On the drive we passed a closed Rolls-Royce driven by a chauffeur; in the back was a vague, girlish figure who looked round at us through the window.

‘Julia,’ said Sebastian. ‘We only just got away in time.’

We stopped to speak to a man with a bicycle — ‘That was old Bat,’ said Sebastian — and then were away, past the wrought-iron gates, past the lodges, and out on the road heading back to Oxford.

‘I’m sorry said Sebastian after a time. ‘I’m afraid I wasn’t very nice this afternoon. Brideshead often has that effect on me. But I had to take you to see nanny.’

Why? I wondered; but said nothing — Sebastian’s life was governed by a code of such imperatives. ‘I must have pillar-box red pyjamas,’ ‘I have to stay in bed until the sun works round to the windows,’ ‘I’ve absolutely got to drink champagne tonight!’ — except, ‘It had quite the reverse effect on me.’

After a long pause he said petulantly, ‘I don’t keep asking you questions about your family.’

‘Neither do I about yours.’

‘But you look inquisitive.’

‘Well, you’re so mysterious about them.’

‘I hoped I was mysterious about ‘everything.’

‘Perhaps I am rather curious about people’s families — you see, it’s not a thing I know about. There is only my father and myself. An aunt kept an eye on me for a time but my father drove her abroad. My mother was killed in the war.’

‘Oh…how very unusual.’

‘She went to Serbia with the Red Cross. My father has been rather odd in the head ever since. He just lives alone in London with no friends and footles about collecting things.’

Sebastian said, ‘You don’t know what you’ve been saved. There are lots of us. Look them up in Debrett.’

His mood was lightening, now.

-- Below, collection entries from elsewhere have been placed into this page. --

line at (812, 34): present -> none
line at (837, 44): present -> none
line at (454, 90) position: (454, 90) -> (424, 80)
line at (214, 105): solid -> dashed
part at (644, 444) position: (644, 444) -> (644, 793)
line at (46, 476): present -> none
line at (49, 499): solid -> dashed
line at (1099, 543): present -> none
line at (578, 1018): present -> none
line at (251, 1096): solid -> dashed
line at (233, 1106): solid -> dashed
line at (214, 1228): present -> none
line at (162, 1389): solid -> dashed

The further we drove from Brideshead, the more he seemed to cast off his uneasiness — the almost furtive restlessness and irritability that had possessed him. The sun was behind us as we drove, so that we seemed to be in pursuit of our own shadows.

‘It’s half past five. We’ll get to Godstow in time for dinner, drink at the Trout, leave Hardcastle’s motorcar, and walk back by the river. Wouldn’t that be best?’

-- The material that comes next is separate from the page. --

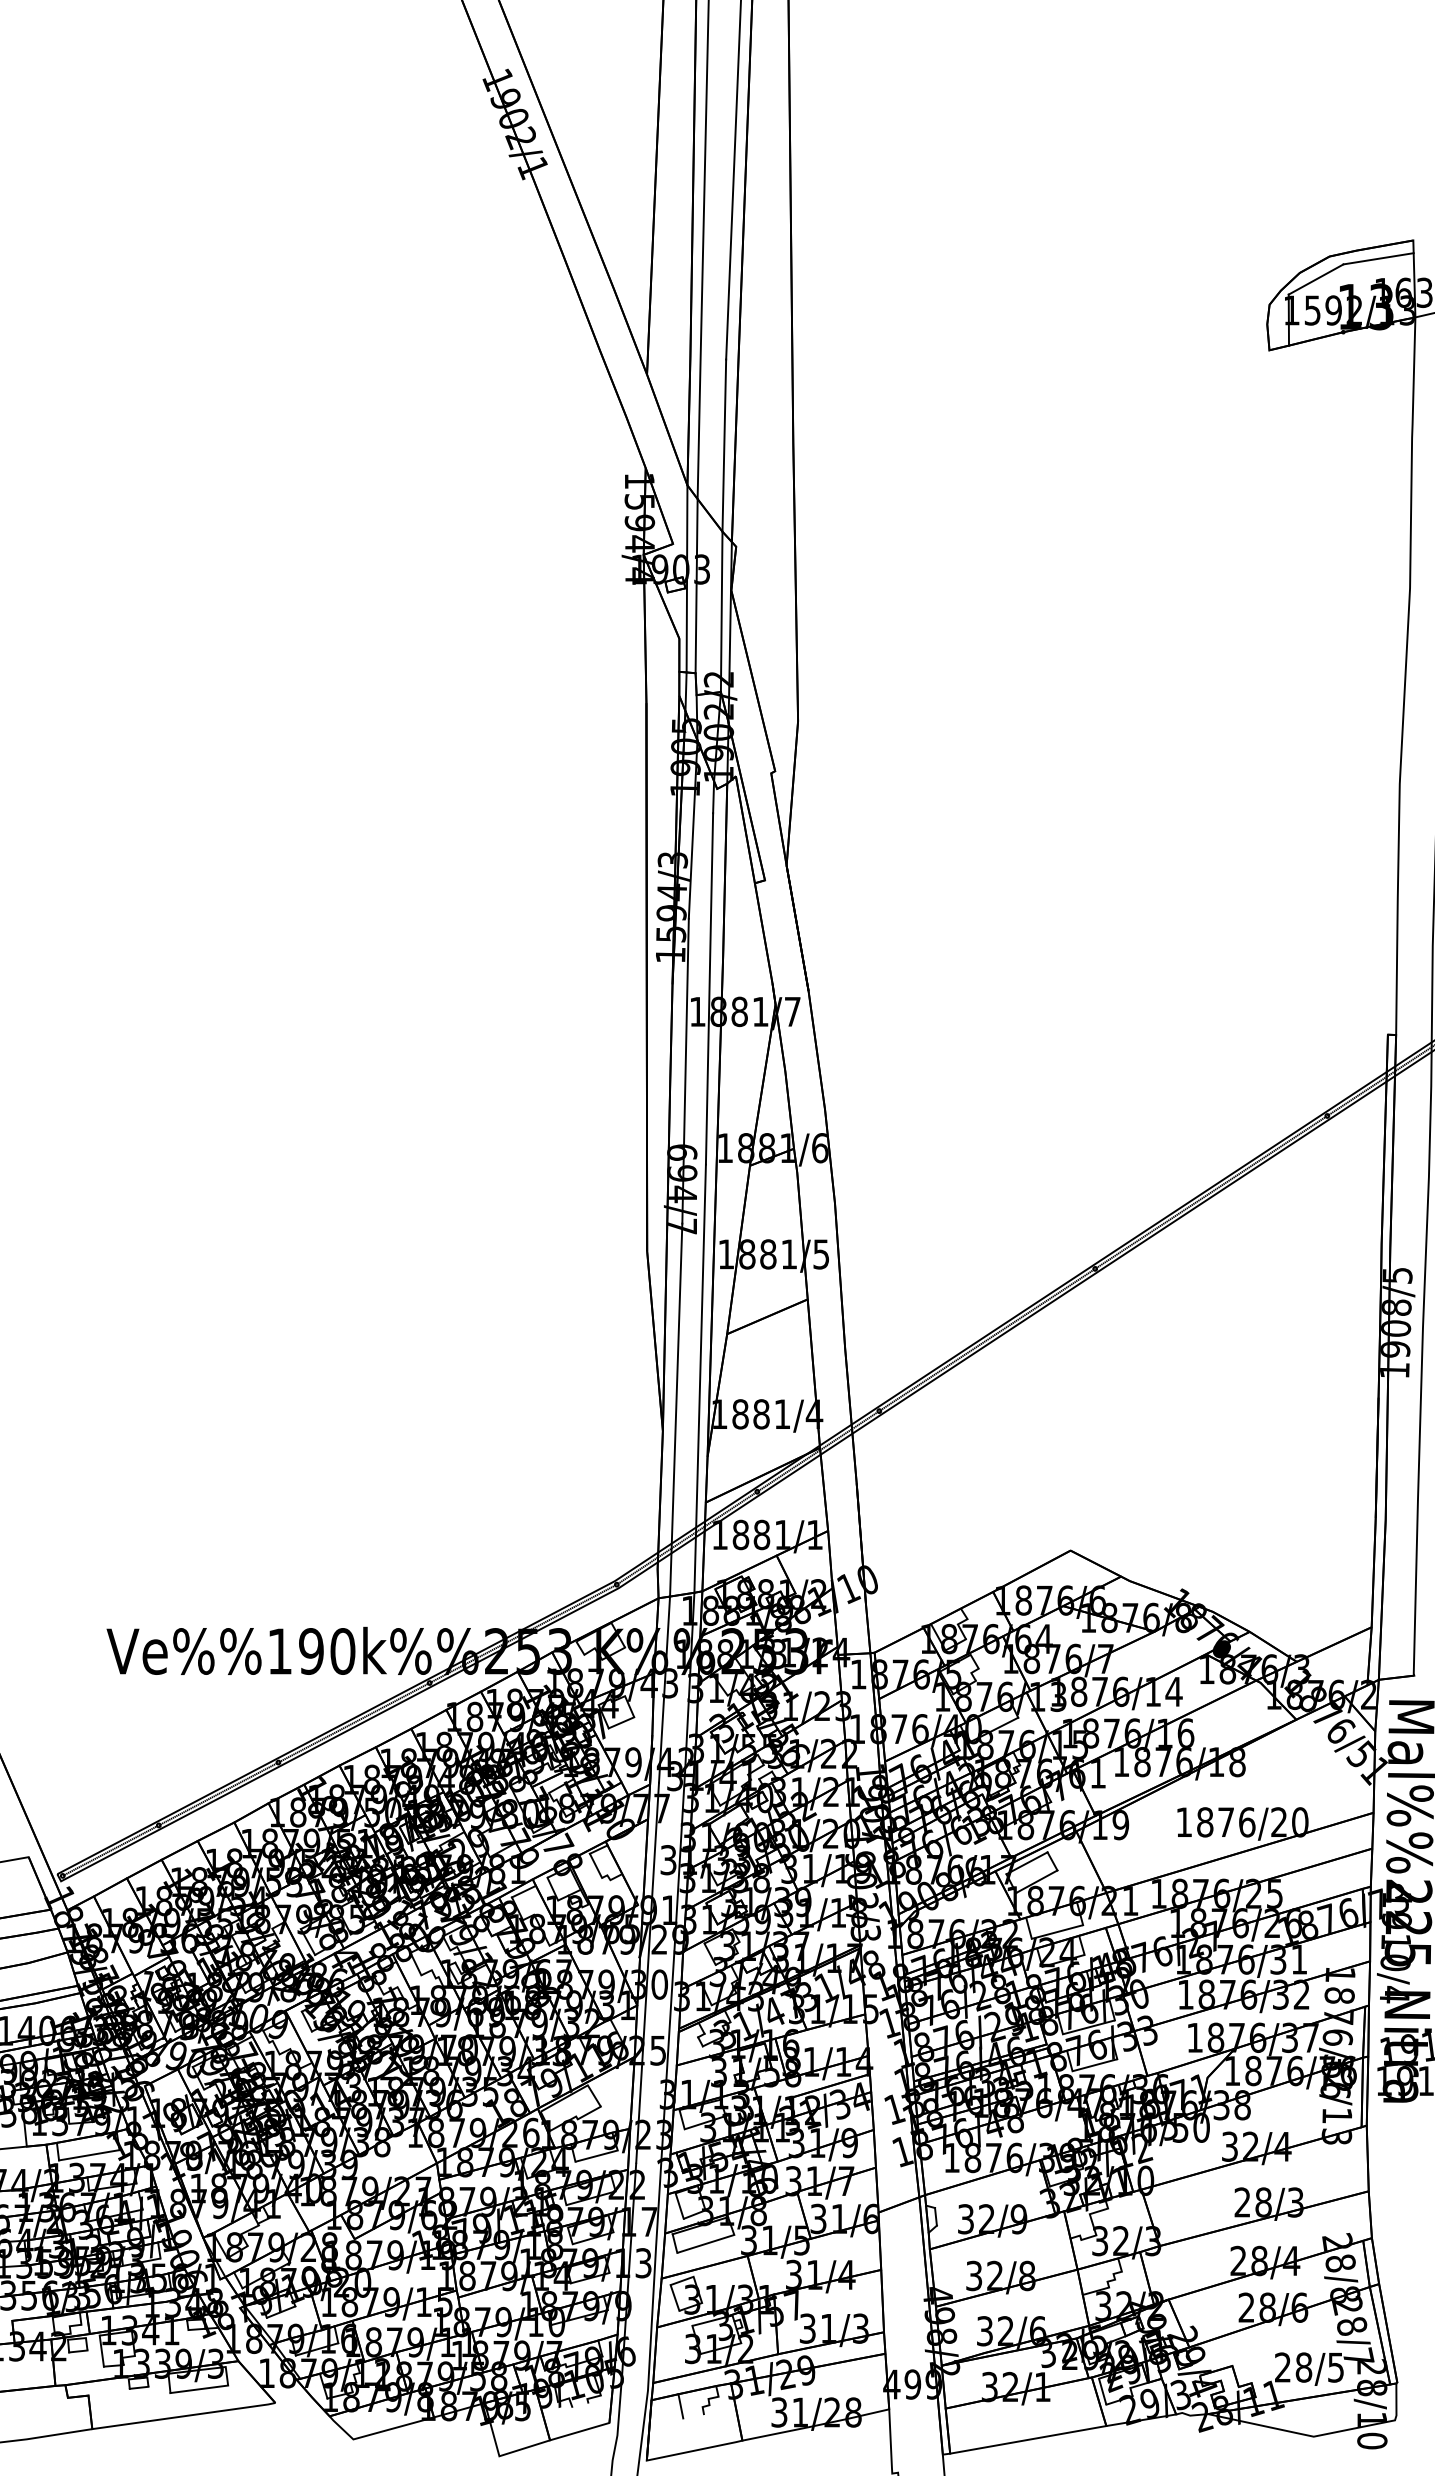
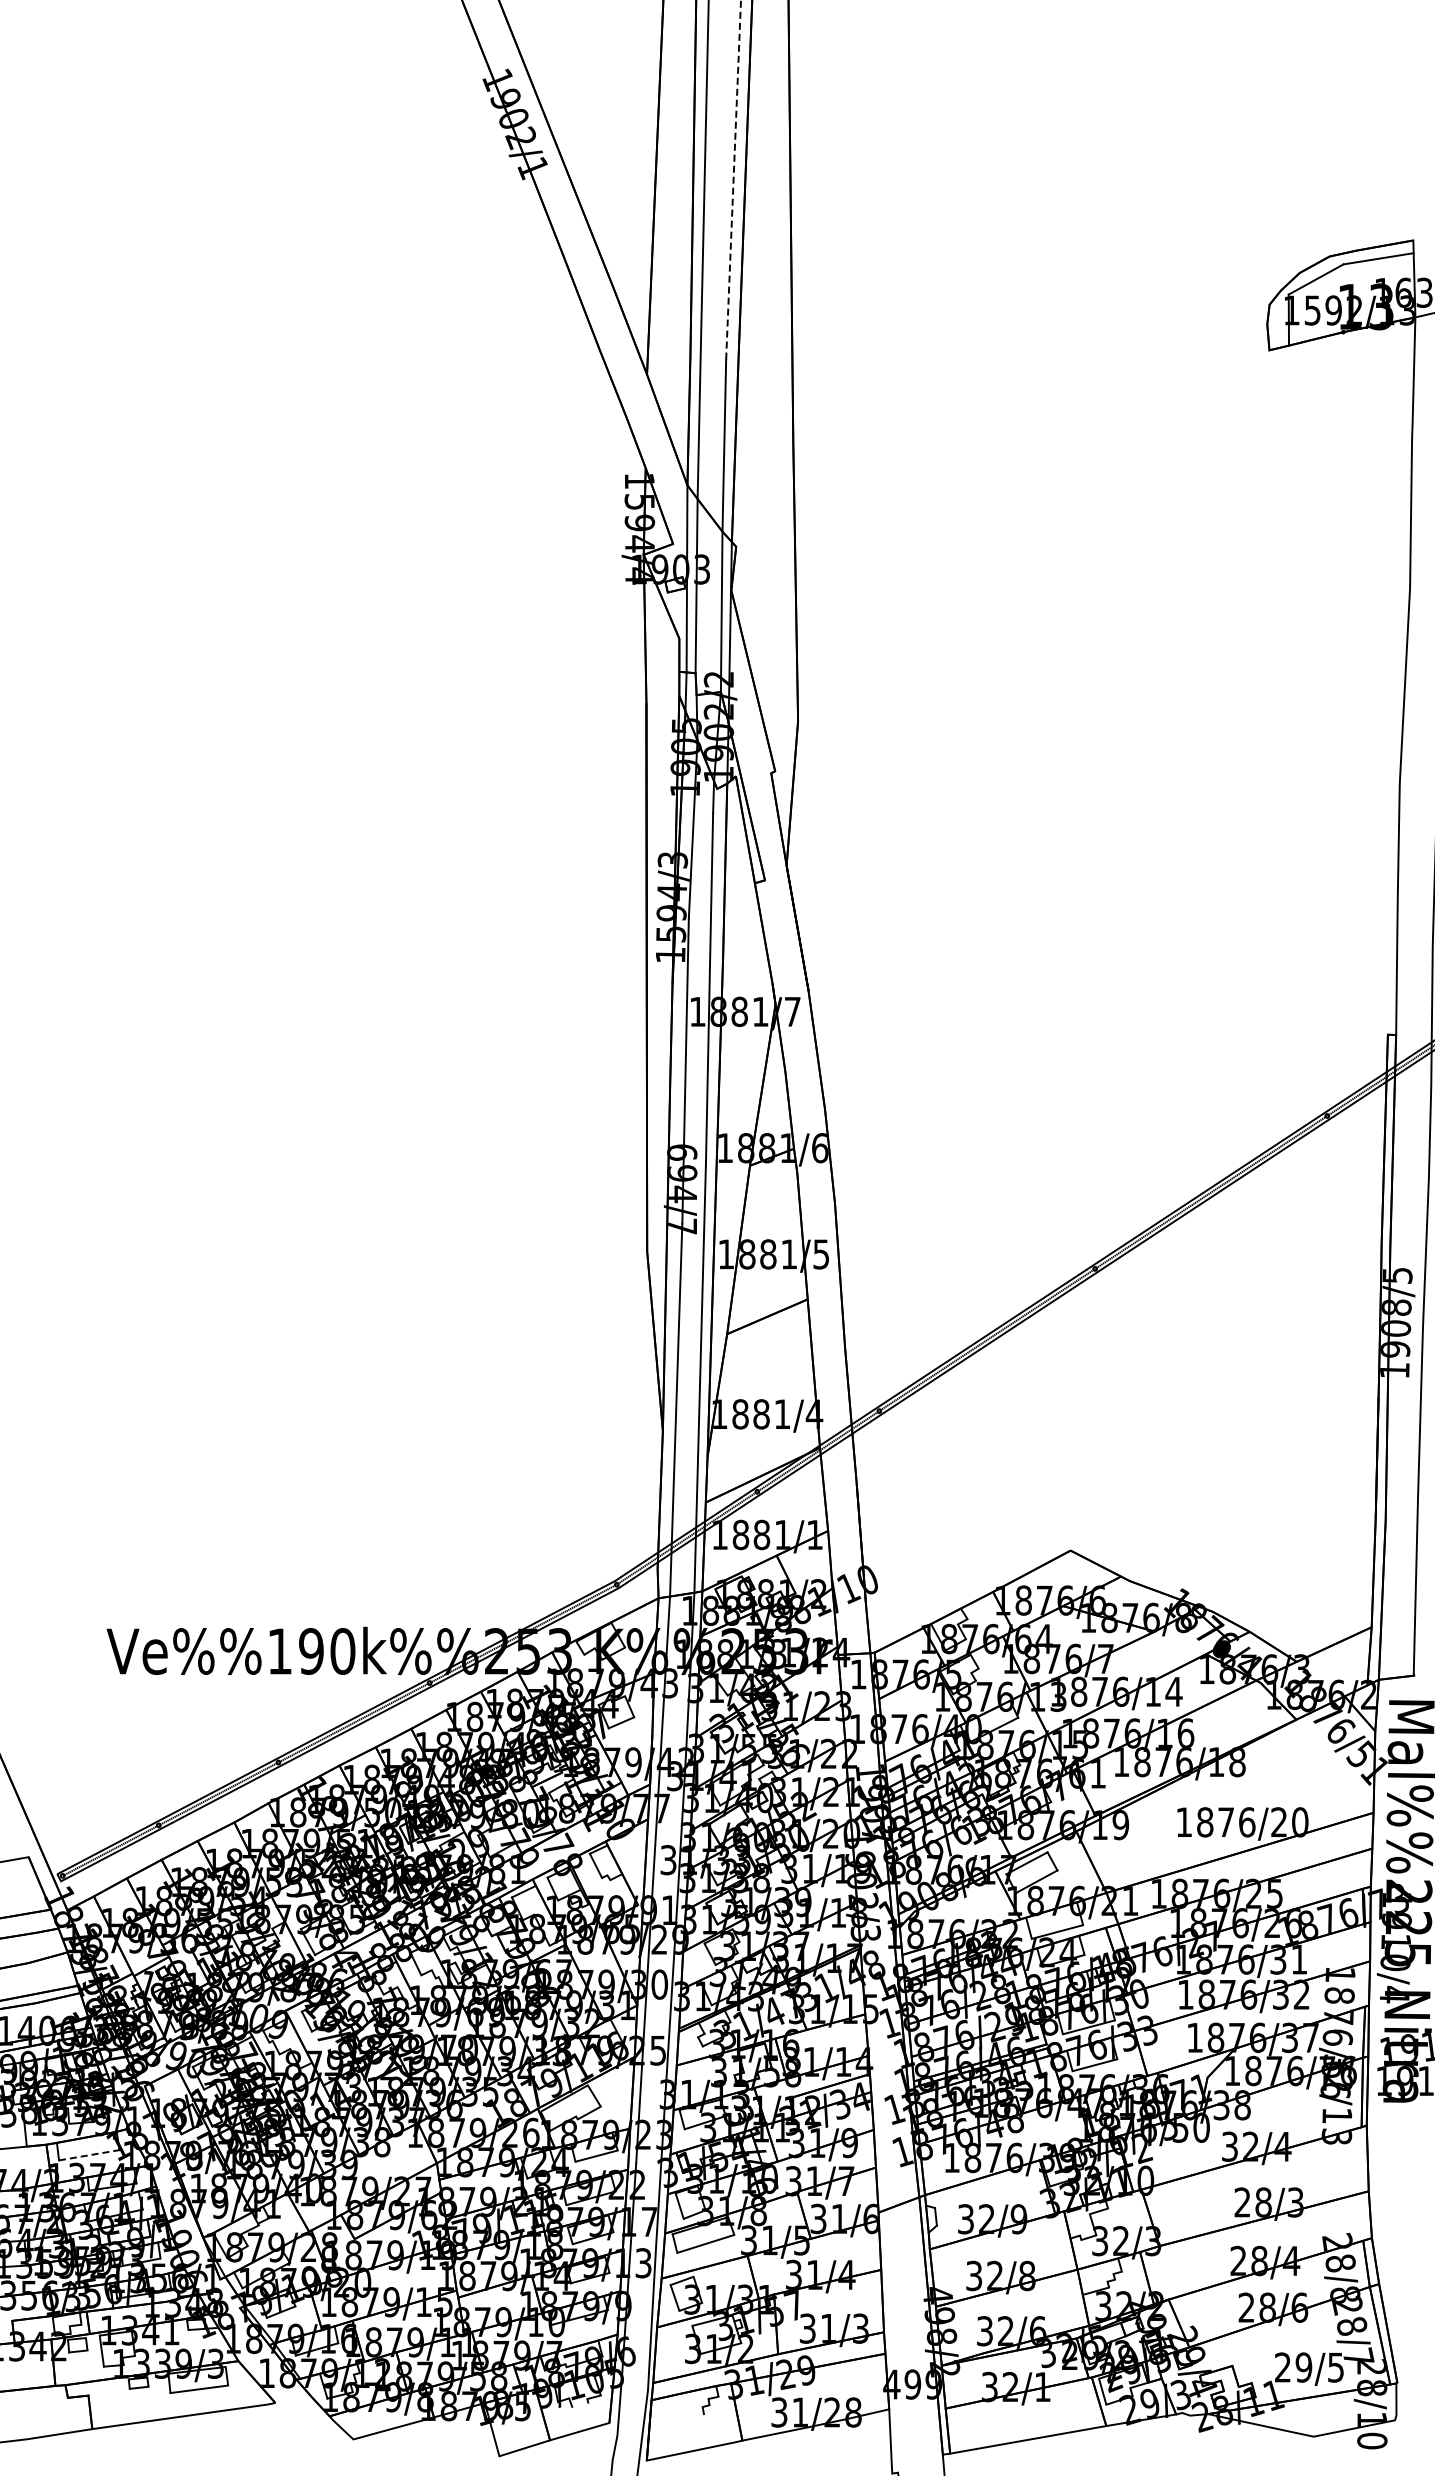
line at (733, 179): solid -> dashed
line at (89, 2155): solid -> dashed
text at (1303, 2367): 28/5 -> 29/5
line at (680, 2406): present -> none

That is the full account of my first brief visit to Brideshead; could I have known then that it, would one day be remembered with tears by a middle-aged captain of infantry?





CHAPTER II




My cousin Jasper’s Grand Remonstrance — a warning against — Sunday morning in Oxford



TOWARDS the end of that summer term I received the last visit and Grand Remonstrance of my cousin Jasper. I was just free of the schools, having taken the last paper of History Previous on the afternoon before; Jasper’s subfusc suit and white tie proclaimed him still in the thick of it; he had, too, the exhausted but resentful air of one who fears he has failed to do himself full justice on the subject of Pindar’s Orphism. Duty alone had brought him to my rooms, that afternoon at great inconvenience to himself and, as it happened, to me, who, when he caught me in the door, was on my way to make final arrangements about a dinner I was giving that evening. It was one of several parties designed to comfort Hardcastle — one of the tasks that had lately fallen to Sebastian and me since, by leaving his car out, we had got him into grave trouble with the proctors.

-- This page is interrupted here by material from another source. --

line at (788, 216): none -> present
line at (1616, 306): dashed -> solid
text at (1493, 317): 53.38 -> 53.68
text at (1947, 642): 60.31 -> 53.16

Jasper would not sit down; this was to be no cosy chat; he stood with his back to the fireplace and, in his own phrase, talked to me ‘like an uncle’. ‘…I’ve tried to get in touch with you several times in the last week or two. In fact, I have the impression you are avoiding me. If that is so, Charles, I can’t say I’m surprised.

‘You may think it none of my business, but I feel a sense of responsibility. You know as well as I do that since your — well, since the war, your father has not been really in touch with things lives in his own world. I don’t want to sit back and see you making mistakes which a word in season might save you from.

‘I expected you to make mistakes your first year. We all do. I got in with some thoroughly objectionable O.S.C.U. men who ran a mission to hop-pickers during the long vac. But you, my dear Charles, whether you realize it or not, have gone straight, hook line and sinker, into the very worst set in the University. You may think that, living in digs, I don’t know what goes on in college; but I hear things. In fact, I hear all too much. I find that I’ve become a figure of mockery on your account at the Dining Club. There’s that chap Sebastian Flyte you seem inseparable from. He may be all right, I don’t know. His brother Brideshead was a very sound fellow. But this friend of yours looks odd to me and he gets himself talked about. Of course, they’re an odd family. The Marchmains have lived apart since the war, you know. An extraordinary thing; everyone thought they were a devoted couple. Then he went off to France with his Yeomanry and just never came, back. It was as if he’d been killed. She’s a Roman Catholic, so she can’t get a divorce — or won’t, I expect. You can do anything at Rome with money, and they’re enormously rich. Flyte, may be all right, but Anthony Blanche — now there’s a man there’s absolutely no excuse for.’